『 生命(いのち)の回復 』

2016年6月26日(日)
ホセア14:2-8,使徒言行録9:36-43

私たちは生きる上で、いろんなストレスを抱えながら生きている。もともと人間の暮らしを守るために備えられたストレス反応。しかしその際に分泌されるホルモンによって、人間の心身が蝕まれるという逆転現象が起こっている。「キラーストレス」によって、がん細胞が急激に増殖したり、細菌を悪性化し突然死に至らせるケースもあるという。

このストレスへの対処法が3つあるという。①適度な運動。それによって、ストレスホルモンを分泌する偏桃体の反応を抑える。②コーピング(「対処する」の意)。自分にとって「ストレス解消になる」という方法を100個ほど書き出し、ストレスを感じた時それを思い起こす。③マインドフルネス瞑想。過去や未来の心配から離れて、瞑想することによって「今」に集中する。

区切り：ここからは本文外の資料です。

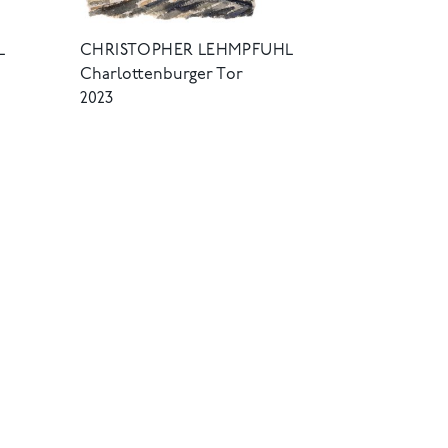
L
CHRISTOPHER LEHMPFUHL
Charlottenburger Tor
2023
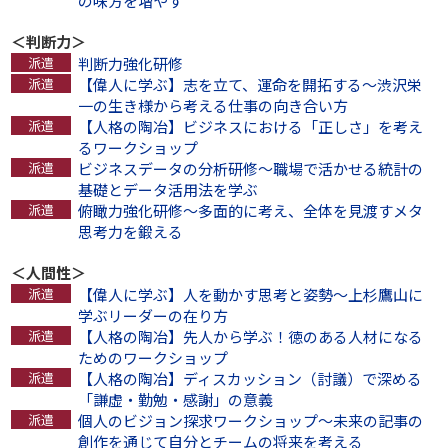
の味方を増やす
＜判断力＞
判断力強化研修
【偉人に学ぶ】志を立て、運命を開拓する～渋沢栄
一の生き様から考える仕事の向き合い方
【人格の陶冶】ビジネスにおける「正しさ」を考え
るワークショップ
ビジネスデータの分析研修～職場で活かせる統計の
基礎とデータ活用法を学ぶ
俯瞰力強化研修～多面的に考え、全体を見渡すメタ
思考力を鍛える
＜人間性＞
【偉人に学ぶ】人を動かす思考と姿勢～上杉鷹山に
学ぶリーダーの在り方
【人格の陶冶】先人から学ぶ！徳のある人材になる
ためのワークショップ
【人格の陶冶】ディスカッション（討議）で深める
「謙虚・勤勉・感謝」の意義
個人のビジョン探求ワークショップ～未来の記事の
創作を通じて自分とチームの将来を考える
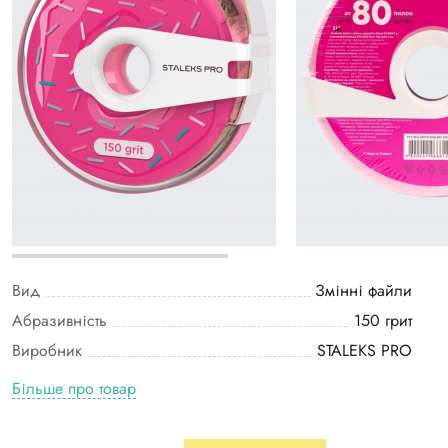
Вид
Змінні файли
Абразивність
150 грит
Виробник
STALEKS PRO
Більше про товар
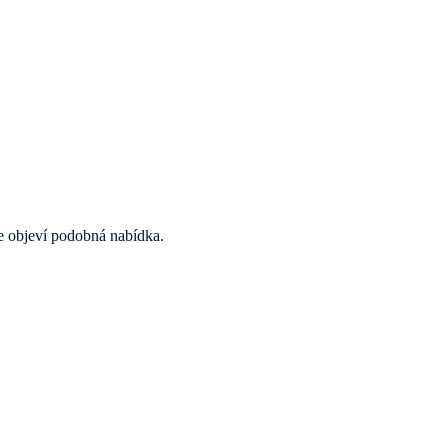
 se objeví podobná nabídka.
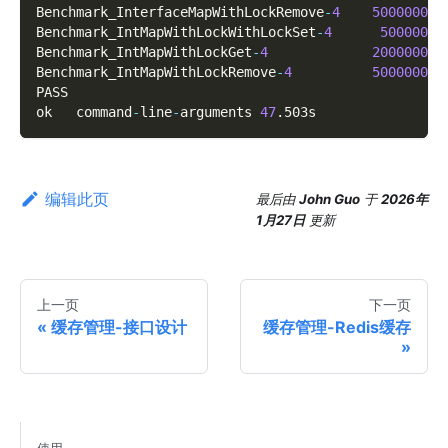
Benchmark_InterfaceMapWithLockRemove
-
4
50000000
Benchmark_IntMapWithLockWithLockSet
-
4
5000000
Benchmark_IntMapWithLockGet
-
4
20000000
Benchmark_IntMapWithLockRemove
-
4
50000000
PASS
ok   command
-
line
-
arguments 
47
.
503s
编辑此页
最后
由
John Guo
于
2026年
1月27日
更新
上一页
下一页
缓存管理-接口设计
缓存管理-Redis缓存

①と②は、誰しも自分の経験の中で何らかの対処をしたことがあるだろう。これに対し、③のマインドフルネス瞑想においては、宗教の果たす役割も大きいだろう(仏教の座禅、ヨガ、カトリックの瞑想など)。プロテスタントはどちらかというと理屈先行、頭でっかちの傾向があるかも知れない。

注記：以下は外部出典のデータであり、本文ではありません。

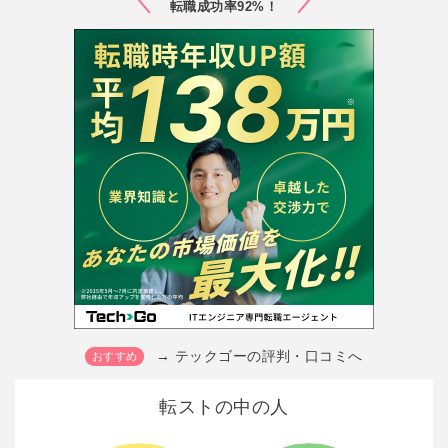
転職成功率92%！
→ テックゴーの評判・口コミへ
転ストの中の人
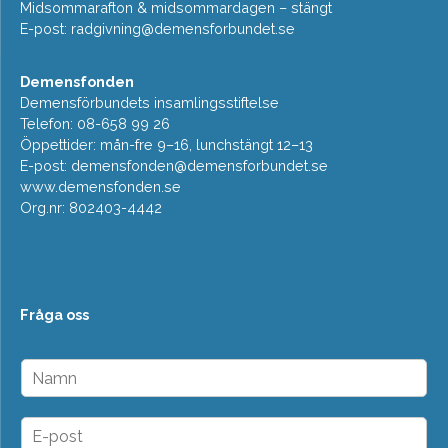
Midsommarafton & midsommardagen – stängt
E-post:
radgivning@demensforbundet.se
Demensfonden
Demensförbundets insamlingsstiftelse
Telefon: 08-658 99 26
Öppettider: mån-fre 9–16, lunchstängt 12–13
E-post:
demensfonden@demensforbundet.se
www.demensfonden.se
Org.nr: 802403-4442
Fråga oss
N
a
m
n
E
*
-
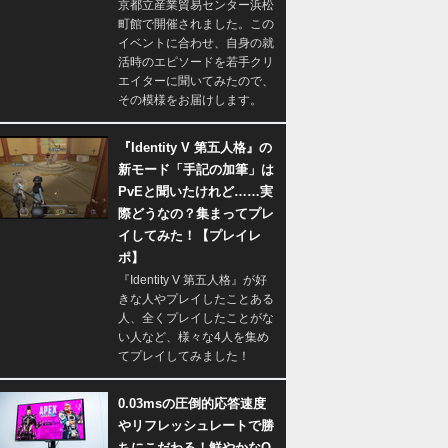
京都立産業貿易センター浜松
町館で開催されました。この
イベントに合わせ、自身の就
活時のエピソードを若手クリ
エイターに聞いてみたので、
その模様をお届けします。
『Identity V 第五人格』の
新モード「手記の加筆」は
PvEと聞いたけれど……実
際どうなの？集まってプレ
イしてみた！【プレイレ
ポ】
『Identity V 第五人格』が好
きな人やプレイしたことある
人、全くプレイしたことがな
い人など、様々な4人を集め
てプレイしてみました！
0.03msの圧倒的応答速度
やリフレッシュレートで勝
ちにこだわる！鮮やかなQ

今日の新約聖書の箇所は、タビタという女性が突然亡くなってしまったがペトロによってよみがえらされた出来事である。「死者の復活」という出来事は、聖書においてはイエスの復活だけが唯一のものではない。タビタの他にも、ラザロ、会堂長の娘、それにエウティコの一件(使徒20章)など、いくつも記されている。

これらのことから総じてうかがえることは、イエス・キリストを信じる人々の群れ(教会)では、生命の回復を与えられる出来事がしばしば起こっていた… そのように受けとめられていたことだ。文字通りの「死からの復活」だけでなく、もっと広い意味で象徴的な「いのちの回復」の出来事であれば、枚挙にいとまがない。

「何を食べようか、何を飲もうかと思い悩むな」と教えられたイエスは、「今あなたを生かして下さる神さまを覚えて歩みなさい」と諭された。まさに「マインドフル瞑想」ではないか。

それだけではない。近年の研究では、大きなストレスを抱いたにもかかわらずそれでも人を助けたり支えようとした人は、ストレスの悪影響を軽減させることが分かってきた。オキシトシンという物質が分泌され、キラーストレスホルモンの作用を抑えるというのだ。「自分を愛するように隣人を愛しなさい」と教えられたイエス。それが「隣人」のためだけでなく、巡り巡って自分のためにもなることを知っておられたということなのだろうか。「頭でっかち」と思われるようなプロテスタントの歩みにも、「いのちの回復」へとつながる道が備えられていたのだ。

イエス・キリストのもとに集まり、生命の回復を与えられるような交わり。それが教会の理想とすべき世界である。一週間の垢を落としてさっぱりして、「あぁ!生き返った!」と思えるような、「温泉のような教会」を目指して歩みたい。